Regarding average net salaries, there are more differences between the two cities. In the cases where Barcelona has a higher average, the difference is not relevant (usually just one or two thousand more). In Madrid, however, both Android and full-stack developers earn nearly 15000 EUR more.
The case of full-stack developers may be caused because in Barcelona the ratio of the number of candidates to the number of job openings is smaller than 1 (0.85) whereas in Madrid is 1.05. Usually, for recruiting companies, this ratio is considered positive when it is above 1.
There is a surplus of Android developers everywhere, although it is more distinguished in Madrid where there were 1101 candidates for just 112 offers. The laws of supply and demand explain why the salaries of this position are higher on average.
To conclude this section, we can draw the conclusion that, even though the majority of positions have standardized similar salaries, the market still has the power to slightly regulate prices, and some differences can be observed.
How is this industry doing in terms of parity in Spain?
The gender gap has been a hot topic for the past few years. Spain currently has some regulations to incentivize equality: the Equality Plan Decree (Royal Decree 901/2020) and the Equal Pay Decree (Royal Decree 902/2020). And it ranks in the 14th position in the World Economic Forum’s Global Gender Gap Report 2021. However, there is still a significant gender gap in the information and technology sector.
In fact, Spain has fallen in the rankings from the 8th position that it held in 2020. It seems that the pandemic has brought the gender gap apart. That same report also states that the 33% female presence is the global average in data and AI, with 20% in engineering and around 14% in cloud computing. Even if Spain has a long way to go, its results are above the trend.

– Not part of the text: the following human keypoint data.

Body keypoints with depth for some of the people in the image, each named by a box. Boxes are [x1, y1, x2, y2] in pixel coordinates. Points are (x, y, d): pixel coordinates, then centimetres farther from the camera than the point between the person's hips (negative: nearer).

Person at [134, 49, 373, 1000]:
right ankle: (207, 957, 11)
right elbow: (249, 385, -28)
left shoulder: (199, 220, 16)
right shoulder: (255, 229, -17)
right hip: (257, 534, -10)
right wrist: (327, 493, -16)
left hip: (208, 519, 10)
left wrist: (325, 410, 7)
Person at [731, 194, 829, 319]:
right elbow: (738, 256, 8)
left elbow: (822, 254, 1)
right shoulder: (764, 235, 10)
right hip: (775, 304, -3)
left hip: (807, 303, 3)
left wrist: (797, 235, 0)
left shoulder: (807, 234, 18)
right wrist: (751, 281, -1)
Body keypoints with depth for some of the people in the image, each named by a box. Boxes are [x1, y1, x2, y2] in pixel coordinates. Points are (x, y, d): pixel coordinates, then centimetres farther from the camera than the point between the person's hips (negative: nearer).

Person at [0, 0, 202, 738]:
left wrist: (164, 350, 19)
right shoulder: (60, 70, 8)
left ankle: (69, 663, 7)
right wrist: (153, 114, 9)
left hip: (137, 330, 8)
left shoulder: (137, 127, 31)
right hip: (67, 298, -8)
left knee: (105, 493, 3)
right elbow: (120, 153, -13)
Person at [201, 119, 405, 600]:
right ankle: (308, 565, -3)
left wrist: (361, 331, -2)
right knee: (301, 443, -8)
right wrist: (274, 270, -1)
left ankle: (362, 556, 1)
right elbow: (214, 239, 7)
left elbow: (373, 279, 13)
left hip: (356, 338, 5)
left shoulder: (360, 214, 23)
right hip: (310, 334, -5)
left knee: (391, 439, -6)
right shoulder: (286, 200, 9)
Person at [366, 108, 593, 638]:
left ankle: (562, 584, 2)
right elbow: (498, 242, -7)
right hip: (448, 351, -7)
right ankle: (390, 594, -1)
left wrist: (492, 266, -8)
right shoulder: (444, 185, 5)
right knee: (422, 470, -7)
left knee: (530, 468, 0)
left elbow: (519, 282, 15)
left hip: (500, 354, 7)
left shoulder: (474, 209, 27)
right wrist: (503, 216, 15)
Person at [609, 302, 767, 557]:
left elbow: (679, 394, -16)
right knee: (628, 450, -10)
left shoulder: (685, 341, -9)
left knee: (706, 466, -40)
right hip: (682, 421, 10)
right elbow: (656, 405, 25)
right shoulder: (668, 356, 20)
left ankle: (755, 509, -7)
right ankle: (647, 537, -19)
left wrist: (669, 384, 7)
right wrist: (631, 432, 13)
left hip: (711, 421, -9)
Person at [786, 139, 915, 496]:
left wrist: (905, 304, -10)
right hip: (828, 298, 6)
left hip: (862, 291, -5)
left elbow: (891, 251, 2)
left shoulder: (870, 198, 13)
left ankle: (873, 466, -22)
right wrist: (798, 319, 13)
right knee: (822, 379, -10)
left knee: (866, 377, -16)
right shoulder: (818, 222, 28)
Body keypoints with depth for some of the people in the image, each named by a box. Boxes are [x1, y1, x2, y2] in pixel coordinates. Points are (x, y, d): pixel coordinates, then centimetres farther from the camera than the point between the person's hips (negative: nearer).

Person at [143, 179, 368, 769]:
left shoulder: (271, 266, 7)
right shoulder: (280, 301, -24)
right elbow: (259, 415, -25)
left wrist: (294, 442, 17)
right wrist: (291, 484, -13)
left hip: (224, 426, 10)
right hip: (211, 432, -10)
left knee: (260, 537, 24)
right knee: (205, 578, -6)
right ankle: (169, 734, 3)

Barcelona and Madrid IT’s labour forces coincide in having just 33% of female professionals. Both cities have many similarities regarding this variable. In both of them, the position of quality assurance engineer (QA) stands out as the one with the most parity composition.
In Barcelona, these candidates represent roughly 10%, and in Madrid, they do not even reach 5%. This means that it represents just a small share of the talent, and male profiles continue to prevail.
Moreover, QA professionals have one of the lowest average salaries in this sector, which can easily lead to a huge wage gap.
Employers should wonder what creates this difference. Can they help improve this situation? Is there something in their companies causing this? Whatever it is, shortly this data should change to benefit from heterogeneity in working teams and to ensure everyone is given equal opportunities.
The insights of this study showcase that employers in need of some special profiles should look at other markets rather than focusing just on their own city. And, on the other hand, workers of other profiles should broaden the market where they are looking for offers. Perhaps there is no deficient supply; perhaps it is just a problem of not searching in the correct market.